Ein Beitrag von Lara K.
Ich saß bereits hinten in der Klasse der 5b auf meinem Platz, als Karl (Name geändert) in den Klassenraum kam. Wenige Sekunden nachdem der Unterricht begann, begann auch Karl unruhig zu werden. Erst kippelte er, einen kurzen Moment später hat er sich schmollend auf den Boden gelegt und seinen Stuhl als Bett umfunktioniert.
Karl hat einen höheren Bedarf an Betreuung und Förderung, daher sagen die Lehrerinnen nicht sofort etwas, wenn Karl nicht dem Unterricht folgt, solange er nicht den Unterrichtsfluss stört. Nach mehrfachem Probieren meinerseits, Karl für die Englischstunde zu motivieren, setzte er sich irgendwann störrisch auf seinen Stuhl. Kurz darauf redete er in den Unterricht rein, ohne sich zu melden und beantwortete zwar teilweise die Fragen der Lehrerin richtig, wurde jedoch nicht aufgefordert zu reden und unterbrach so andere Kinder aus der Klasse. Daher ignorierte die Lehrerin auch Karl und beachtete nicht seine lauthalsen Äußerungen.

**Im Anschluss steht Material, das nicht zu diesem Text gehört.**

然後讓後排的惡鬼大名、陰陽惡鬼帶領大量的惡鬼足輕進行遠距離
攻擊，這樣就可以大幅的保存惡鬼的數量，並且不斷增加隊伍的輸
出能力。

Die Lehrerin war gerade an der Tafel, als Karl erneut reinrief, diesmal reagierte die Lehrerin auf seinen Kommentar und antwortete ihm. Daraufhin ging eine Schülerin schnurstracks Richtung Tafel, vor der zwei Große Gläser stehen, eins mit vielen Murmeln drin und ein leeres. Sie öffnete das eine Glas und nahm eine Murmel heraus und legte sie in das andere. Denn jedes Mal, wenn die Lehrerin auf einen unaufgeforderten Kommentar oder Frage eines Kindes eingeht, darf ein anderes Kind eine Murmel wegnehmen, um zu signalisieren, dass die Lehrerin nur Schülerinnen rannehmen darf, die sich melden. Andersherum darf auch die Lehrerin eine Murmel aus dem Glas der Schülerinnen nehmen, wenn sie nach dem Gong noch nicht auf ihrem Platz sitzen oder nicht auf die Aufforderungen der Lehrkraft hören.
Meine Einsichten
Zunächst wusste ich nicht, wie ich damit umgehen sollte, dass die Lehrerin permanent einen Schüler komplett ignoriert und ihn quasi wie Luft behandelt, obwohl man sein Verhalten nicht übersehen und überhören kann. Zudem fiel es mir umso schwerer, nicht in die Situation einzugreifen, da der Schüler nur 10 cm von mir entfernt auf dem Boden lag und pausenlos herumwuselte und sich neue Beschäftigungen suchte. Als die Lehrerin dann „aus Versehen“ doch auf ihn reagierte, wussten die Schüler*innen direkt, was sie machen durften. Dies finde ich eine gute Konsequenz, dass nicht nur die Kinder ermahnt werden, wenn sie „Fehler“ machen, sondern die Schüler*innen auch das Recht haben, die Lehrerin zu korrigieren. Durch das Eingehen der Lehrerin auf den Schüler, der den Unterricht stört, fühlt er sich beachtet und merkt, dass er sich nicht melden muss und trotzdem die Aufmerksamkeit bekommt.
Meine Folgerungen
Wie bereits erwähnt, folgere ich aus meiner Erfahrung, dass es manchmal bestimmte Konsequenzen braucht, auch wenn es auf den ersten Blick nicht fair wirkt, eine/n Schüler*in zu ignorieren, obwohl er/sie direkt die Lehrkraft anspricht. Jedoch bekommt so das Kind, welches den Unterricht stört, nicht genügend Aufmerksamkeit, die es sich durch sein Verhalten erwünscht und wird so nicht weiter dazu motiviert, sein Verhalten fortzusetzen. Außerdem wissen die Kinder in der Klasse, wenn eine Murmel aus dem Glas genommen wird, muss im Endeffekt die gesamte Klasse die Konsequenzen dafür tragen.
Meine Anschlussfragen
Ist es in Ordnung, eine/n Schüler*in zu ignorieren, auch wenn er/sie immer wieder die Lehrkraft anspricht bzw. den Unterricht stört?
Dürfen nur die Lehrer*innen auf das Fehlverhalten von Schüler*innen hinweisen, oder ist es fair, wenn die Schüler*innen auch das Recht haben, die Lehrkraft zu verbessern?